Without further ado, I’ll share the forms suggested by my AI friend. If you feel like trying one of them with me, just let me know. If I have time today – and not next week – we’ll discuss the details.
- More personal digital connections
- Send an audio diary: Sometimes you can tell about your experiences in the form of an audio message, which the other party can listen to at any time. (Like a mini-podcast just for
- them.)
- Shared digital diary (e.g. Google Docs): A shared diary where you both can write thoughts, feelings, experiences – sometimes even drawings or photos.
- Shared online map with experiences: You share a map on which you place photos, experiences, small stories with the locations. They can also add their own memories or
- questions.
- Creative or playful ideas
- Online co-creation: Drawing together (e.g.
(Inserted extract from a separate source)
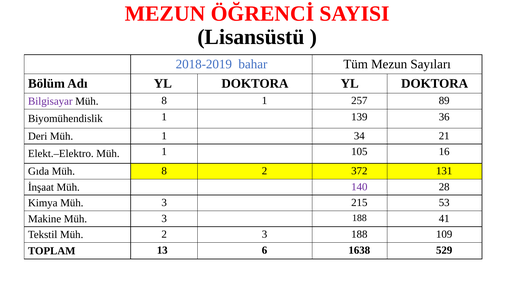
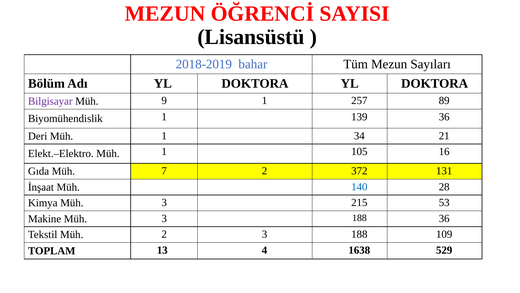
8 at (164, 101): 8 -> 9
Gıda Müh 8: 8 -> 7
140 colour: purple -> blue
188 41: 41 -> 36
6: 6 -> 4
Aggie.io), writing music together (Soundtrap), or even writing poetry taking turns.
- Shared book club, just the two of you: You read something together and share your thoughts about it from time to time.
- Digital treasure hunt: You create an online “treasure hunt” (e.g. based on Google Slides/Docs, with QR codes, links) that the other person has to solve.
- Caring gestures from a distance
- Timed future messages: You can write emails or letters in advance that you will receive at a specific time (e.g. FutureMe.org).
- “Nomad recipe exchange”: Every month you send each other a recipe that you will try, perhaps on a “taste of the country” theme.
- Virtual hug package: You put together a “digital hug” – images, quotes, music, which you send in a link (e.g. Canva, Notion, Padlet).
- Easier, spontaneous connections
- Send 1 photo a day: Of anything – your breakfast that day, a view, your face, an interesting street sign. Small things, but with a powerful impact.
- “Today reminded me of you…” series: You send something (photo, sound, thought) that reminded you of someone that day.
- Shared playlist: A Spotify playlist that you create together. It can also be by mood: “when I miss you”, “travel”, “Sunday morning”.
With the help of AI, I was able to present these ideas in a table format:
When will we meet?
An important question is when will we meet my family and friends.
First of all, there is the possibility that I will return to Hungary from time to time. I can say that I will return home, although this is a slightly euphemistic expression, because home, as I wrote earlier, is inside me. Although, when I come, I will bring what is inside me with me. I do not know yet how often and from where I will come home, this must be left to fate. I will come, I will be here for a while and then I will move on. Obviously, this is when I will have time to meet friends.
Many of my friends have already said that they will come and visit anywhere. I am happy to see everyone! Wherever I have a place to stay, any of my friends will have a place to stay there. Wherever I am, I will be happy to share what I have with you!
There are two exceptional people. I hope that I will have the opportunity to buy a plane ticket for my daughters so that we can spend some time together in some beautiful place in the world.
We’ll see about the rest!
What changes?
- Distance (incraseing)
- Time zone (initially +5 hours)
- Physical contact (ceases)
Okay, the third one is the real pain point. There will be no hugs. No kisses. No handshakes and fist bumps. We won’t smell each other’s hair and great perfumes. That’s a real pain point.
But, we can look each other in the eye. We can hear each other’s voice. We can laugh and cry together, just like we used to. We can argue, hurt each other, make up. We can eat together. Maybe we’ll even be able to go fishing with a camera and a monitor.
I’ve decided to pay this price for my relationship. I hope you’re with me!